EL MOMENTO MÁS TERRIBLE
«Fue el momento más terrible de mi vida» –continúa explicando el doctor Zertucha–. Y después agrega: «Jamás olvidaré aquella despedida. Cada uno fue desembarazándose del reloj, de las prendas, del pañuelo y lo fue repartiendo entre los que allí estábamos».
«Hubo abrazos y hubo lágrimas... Los sacaron rápidamente y los reunieron con los otros. En la galera había un silencio sepulcral. Nos mirábamos como aterrados.

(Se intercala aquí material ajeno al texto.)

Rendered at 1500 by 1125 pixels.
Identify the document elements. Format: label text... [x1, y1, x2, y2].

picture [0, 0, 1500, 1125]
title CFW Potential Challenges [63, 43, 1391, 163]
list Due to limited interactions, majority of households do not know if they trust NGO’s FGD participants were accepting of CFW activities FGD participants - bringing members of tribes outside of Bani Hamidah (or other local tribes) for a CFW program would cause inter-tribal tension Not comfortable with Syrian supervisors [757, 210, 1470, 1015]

Recuerdo perfectamente que yo estaba cerca de la puerta y los vi salir uno a uno, mientras en sus manos inocentes los voluntarios ponían esposas.

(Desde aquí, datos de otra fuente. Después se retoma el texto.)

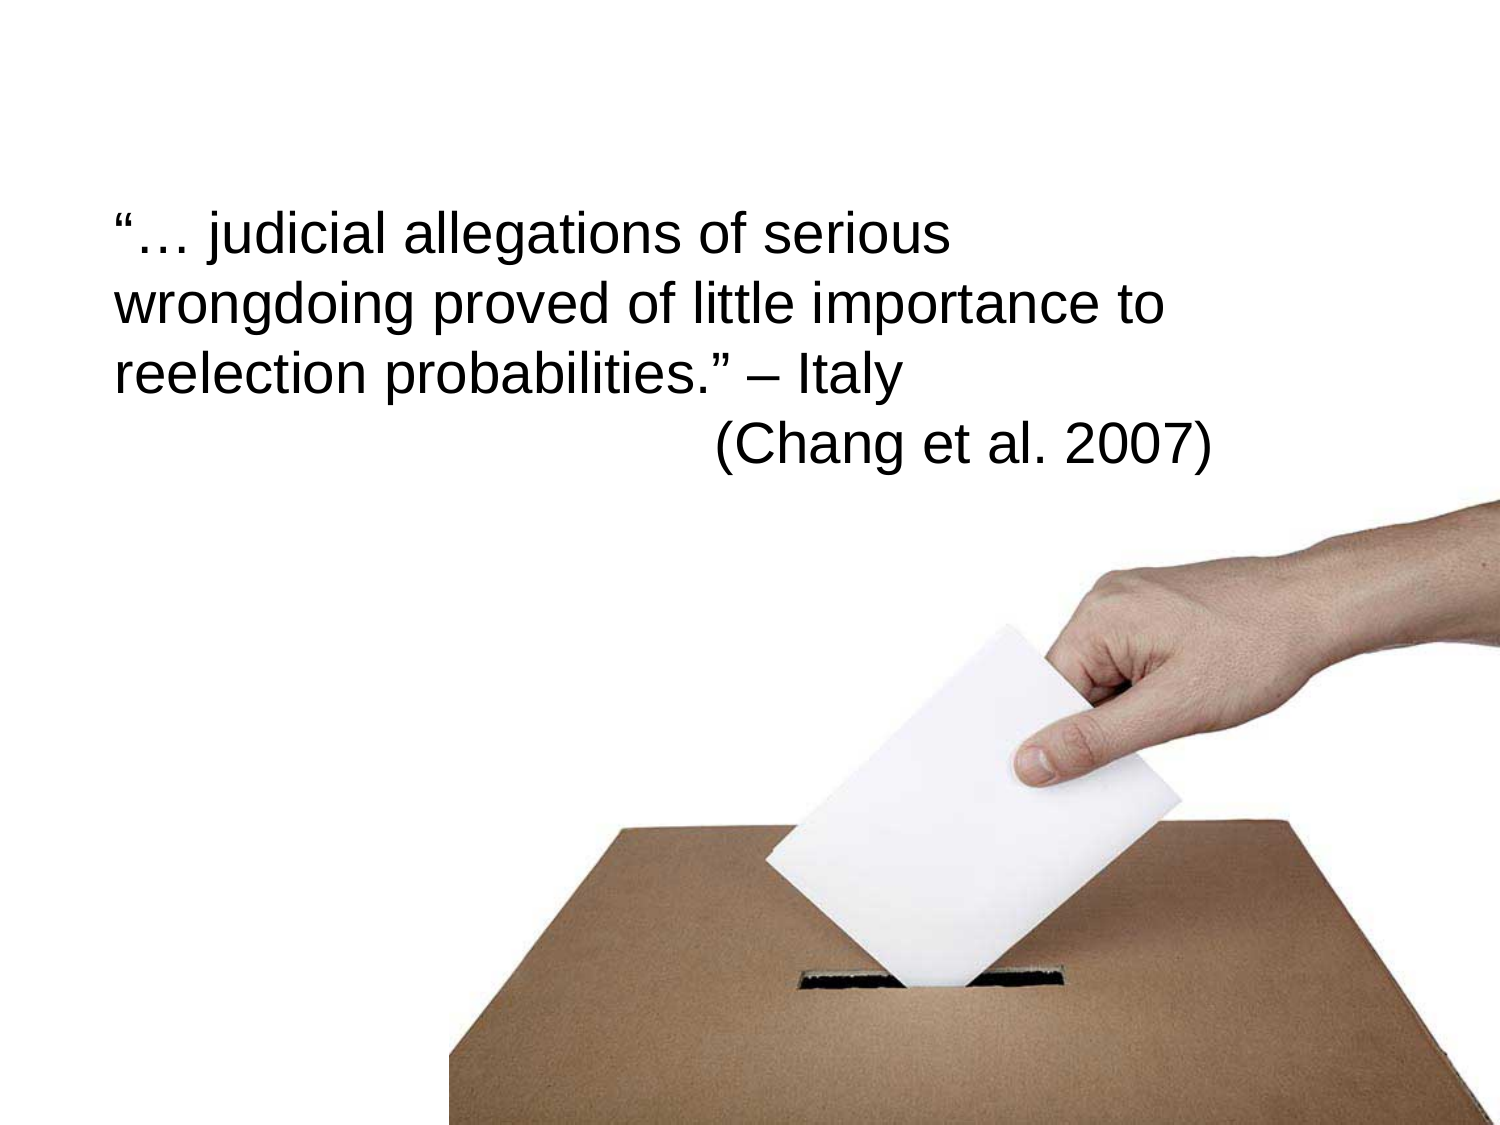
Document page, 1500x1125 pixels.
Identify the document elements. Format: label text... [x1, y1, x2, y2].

picture [449, 424, 1500, 1125]
text_box “… judicial allegations of serious wrongdoing proved of little importance to reelection probabilities.” – Italy (Chang et al. 2007) [99, 187, 1263, 483]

«Vimos entrar ocho curas. Eran los confesores. Media hora más tarde vimos salir a nuestros compañeros. Iban con las manos esposadas. Junto a cada uno de los condenados marchaba el confesor pidiendo al cielo que recibiese aquellas almas inocentes.
«Marcharon por entre una doble fila de voluntarios que los miraban indiferentes. Levantando las manos esposadas cuando pasaban por cerca de nuestra galera nos decían adiós. Iban serenos. Yo los vi ir...
«Escuchamos una descarga. Se había cometido el horrendo crimen... Yo tenía 19 años. Teníamos la suficiente cultura para no acusar a España de ese crimen, pero sí a los voluntarios que no eran España...».
LAS CANTERAS
«Apenas si el eco de los disparos se había perdido, aunque nosotros lo percibimos durante mucho tiempo y aún creo percibirlo yo, a pesar de los años, cuando el mismo coronel de voluntarios retornó a la galera. Leyó los nombres y las condenas. Yo tenía que cumplir cuatro años de presidio.
«A las cuatro de la mañana del 28 de noviembre ya estábamos camino de las canteras. El grito de venganza de los voluntarios se saciaba en nosotros con ímpetu brutal. Nos pusieron a cargar cantos. Estos medían una vara de largo por tres varas de grueso. Entre tres teníamos que cargarlos para colocarlos encima de una carreta. En lo alto, los guardias armados con rifles. Allí estábamos 31 estudiantes.
«A los tres meses nos sacaron de la cantera. En distintos departamentos fuimos repartidos. Unos fueron a la Quinta de los Molinos que era entonces residencia veraniega de los capitanes generales a trabajar como criados, barriendo y limpiando. Yo fui trasladado a la sastrería. Después ingresé en la banda del penal, valiéndome de que conocía un poco la flauta. Y allí fue donde la aprendí bien».
EN LIBERTAD
«Una mañana nos mandaron a formar. Eran las cuatro de la madrugada. Nos trasladaron, junto con la cuadrilla que iba a La Cabaña, al pescante de La Punta, donde los embarcaban. Allí vimos que además de la lancha para ese traslado, había otra de la Marina de Guerra. Además, junto al embarcadero había 25 hombres de infantería de marina y un cañón. Nos embarcaron. Con sorpresa para nosotros, nuestra lancha no se dirigió a La Cabaña, sino hacia la fragata de guerra “Zaragoza”, que estaba anclada en medio de la bahía.
«Los infantes de marina, con el cañón, nos seguían en otra lancha. Inmediatamente que estuvimos a bordo nos formaron. El comandante del barco nos informó que estábamos en libertad desde aquel momento, pero aun cuando no estábamos desterrados, nos suplicaba que no abandonásemos el barco y que desembarcáramos en cualquier lugar que no fuera Cuba.
«Yo fui a Barcelona. Allí terminé mi carrera. Después regresé a Bejucal, donde he ejercido hasta hace un año. El mismo día en que cumplí los 93 años, hice mi última receta».